Data under study —
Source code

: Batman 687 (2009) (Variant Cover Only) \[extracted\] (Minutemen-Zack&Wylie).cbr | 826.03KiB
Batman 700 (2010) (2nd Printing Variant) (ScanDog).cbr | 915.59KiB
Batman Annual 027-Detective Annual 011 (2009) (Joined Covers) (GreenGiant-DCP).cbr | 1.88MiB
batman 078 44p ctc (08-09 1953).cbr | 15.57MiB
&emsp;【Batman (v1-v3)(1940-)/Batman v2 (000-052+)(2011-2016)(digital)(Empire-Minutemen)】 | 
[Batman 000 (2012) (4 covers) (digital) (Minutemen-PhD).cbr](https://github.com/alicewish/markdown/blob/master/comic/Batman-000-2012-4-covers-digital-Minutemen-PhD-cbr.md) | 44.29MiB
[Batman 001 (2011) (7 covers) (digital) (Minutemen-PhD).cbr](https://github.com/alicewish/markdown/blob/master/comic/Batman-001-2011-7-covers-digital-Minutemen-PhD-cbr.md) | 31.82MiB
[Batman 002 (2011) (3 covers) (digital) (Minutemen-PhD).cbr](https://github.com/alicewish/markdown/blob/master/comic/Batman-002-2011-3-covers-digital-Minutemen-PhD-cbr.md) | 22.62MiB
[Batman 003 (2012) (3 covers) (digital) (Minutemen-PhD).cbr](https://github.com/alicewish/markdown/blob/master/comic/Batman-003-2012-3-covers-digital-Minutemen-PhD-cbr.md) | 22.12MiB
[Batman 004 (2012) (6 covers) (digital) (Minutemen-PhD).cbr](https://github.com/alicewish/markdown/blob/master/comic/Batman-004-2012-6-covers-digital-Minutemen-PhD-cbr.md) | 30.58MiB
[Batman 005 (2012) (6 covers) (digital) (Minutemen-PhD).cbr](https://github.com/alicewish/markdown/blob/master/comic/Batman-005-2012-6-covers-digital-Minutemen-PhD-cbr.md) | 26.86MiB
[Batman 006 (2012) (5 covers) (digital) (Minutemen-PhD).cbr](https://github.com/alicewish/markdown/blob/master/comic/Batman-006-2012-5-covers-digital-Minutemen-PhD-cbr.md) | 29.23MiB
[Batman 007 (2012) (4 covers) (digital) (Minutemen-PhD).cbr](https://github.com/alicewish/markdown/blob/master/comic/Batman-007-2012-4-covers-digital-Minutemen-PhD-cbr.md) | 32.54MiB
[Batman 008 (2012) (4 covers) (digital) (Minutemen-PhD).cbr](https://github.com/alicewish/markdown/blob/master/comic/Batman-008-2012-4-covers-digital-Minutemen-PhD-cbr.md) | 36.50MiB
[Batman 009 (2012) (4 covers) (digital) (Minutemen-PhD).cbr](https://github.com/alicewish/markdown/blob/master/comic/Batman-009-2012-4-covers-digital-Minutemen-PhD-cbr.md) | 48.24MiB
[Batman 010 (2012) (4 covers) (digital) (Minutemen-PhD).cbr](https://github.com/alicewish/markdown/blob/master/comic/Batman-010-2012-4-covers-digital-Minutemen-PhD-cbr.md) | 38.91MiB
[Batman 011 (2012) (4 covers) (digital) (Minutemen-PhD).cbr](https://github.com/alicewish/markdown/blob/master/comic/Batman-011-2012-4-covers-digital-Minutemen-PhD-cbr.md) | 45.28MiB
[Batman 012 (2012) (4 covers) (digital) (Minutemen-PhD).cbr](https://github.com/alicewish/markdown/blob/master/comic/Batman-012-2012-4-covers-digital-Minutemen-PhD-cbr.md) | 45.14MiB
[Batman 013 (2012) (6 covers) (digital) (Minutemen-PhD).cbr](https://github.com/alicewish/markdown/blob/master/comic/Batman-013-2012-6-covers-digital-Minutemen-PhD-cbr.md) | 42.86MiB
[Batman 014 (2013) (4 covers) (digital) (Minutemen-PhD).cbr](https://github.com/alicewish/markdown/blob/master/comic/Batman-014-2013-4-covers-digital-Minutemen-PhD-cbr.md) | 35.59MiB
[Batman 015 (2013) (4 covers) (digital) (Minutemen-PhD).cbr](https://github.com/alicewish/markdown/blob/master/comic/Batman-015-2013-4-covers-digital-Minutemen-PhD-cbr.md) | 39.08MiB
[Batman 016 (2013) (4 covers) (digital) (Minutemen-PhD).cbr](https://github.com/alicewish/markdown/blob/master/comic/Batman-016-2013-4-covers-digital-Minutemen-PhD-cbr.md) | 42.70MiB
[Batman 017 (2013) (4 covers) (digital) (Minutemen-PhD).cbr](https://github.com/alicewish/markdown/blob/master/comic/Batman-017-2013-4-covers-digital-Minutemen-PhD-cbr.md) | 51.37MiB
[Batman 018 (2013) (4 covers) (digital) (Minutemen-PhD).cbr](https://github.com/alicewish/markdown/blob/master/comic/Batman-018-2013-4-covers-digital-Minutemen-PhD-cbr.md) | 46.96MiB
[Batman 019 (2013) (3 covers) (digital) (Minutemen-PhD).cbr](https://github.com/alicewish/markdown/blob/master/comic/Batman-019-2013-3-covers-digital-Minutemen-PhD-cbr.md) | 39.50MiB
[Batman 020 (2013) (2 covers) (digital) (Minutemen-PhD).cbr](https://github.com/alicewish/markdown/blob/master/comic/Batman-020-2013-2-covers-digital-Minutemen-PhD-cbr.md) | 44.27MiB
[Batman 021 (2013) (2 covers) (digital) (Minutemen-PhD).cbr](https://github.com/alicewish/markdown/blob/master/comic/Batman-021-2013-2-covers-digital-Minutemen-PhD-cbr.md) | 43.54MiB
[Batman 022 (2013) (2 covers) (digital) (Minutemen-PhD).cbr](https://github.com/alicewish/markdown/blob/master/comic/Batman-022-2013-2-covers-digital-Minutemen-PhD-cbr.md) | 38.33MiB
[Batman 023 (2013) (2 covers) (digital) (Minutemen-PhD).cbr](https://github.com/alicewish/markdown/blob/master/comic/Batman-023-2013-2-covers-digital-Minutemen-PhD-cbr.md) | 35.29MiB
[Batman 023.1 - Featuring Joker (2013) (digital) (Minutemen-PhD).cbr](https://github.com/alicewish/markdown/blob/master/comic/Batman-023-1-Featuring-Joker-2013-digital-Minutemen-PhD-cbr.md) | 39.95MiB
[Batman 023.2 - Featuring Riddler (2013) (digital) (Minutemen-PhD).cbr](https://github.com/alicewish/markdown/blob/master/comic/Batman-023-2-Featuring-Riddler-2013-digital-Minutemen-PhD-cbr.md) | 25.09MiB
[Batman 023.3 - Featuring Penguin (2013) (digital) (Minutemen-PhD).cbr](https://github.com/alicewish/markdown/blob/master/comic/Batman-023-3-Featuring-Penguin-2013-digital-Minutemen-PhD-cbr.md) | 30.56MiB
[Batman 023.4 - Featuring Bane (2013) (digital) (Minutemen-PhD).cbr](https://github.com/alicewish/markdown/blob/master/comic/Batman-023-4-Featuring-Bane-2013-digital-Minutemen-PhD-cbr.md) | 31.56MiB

Directions for this task — Beginning with the line above that contains "[Batman 009 (2012)", copy each line exactly up to and including the line that contains "[Batman 012 (2012)", and go no further.

Output for this exercise —
[Batman 009 (2012) (4 covers) (digital) (Minutemen-PhD).cbr](https://github.com/alicewish/markdown/blob/master/comic/Batman-009-2012-4-covers-digital-Minutemen-PhD-cbr.md) | 48.24MiB
[Batman 010 (2012) (4 covers) (digital) (Minutemen-PhD).cbr](https://github.com/alicewish/markdown/blob/master/comic/Batman-010-2012-4-covers-digital-Minutemen-PhD-cbr.md) | 38.91MiB
[Batman 011 (2012) (4 covers) (digital) (Minutemen-PhD).cbr](https://github.com/alicewish/markdown/blob/master/comic/Batman-011-2012-4-covers-digital-Minutemen-PhD-cbr.md) | 45.28MiB
[Batman 012 (2012) (4 covers) (digital) (Minutemen-PhD).cbr](https://github.com/alicewish/markdown/blob/master/comic/Batman-012-2012-4-covers-digital-Minutemen-PhD-cbr.md) | 45.14MiB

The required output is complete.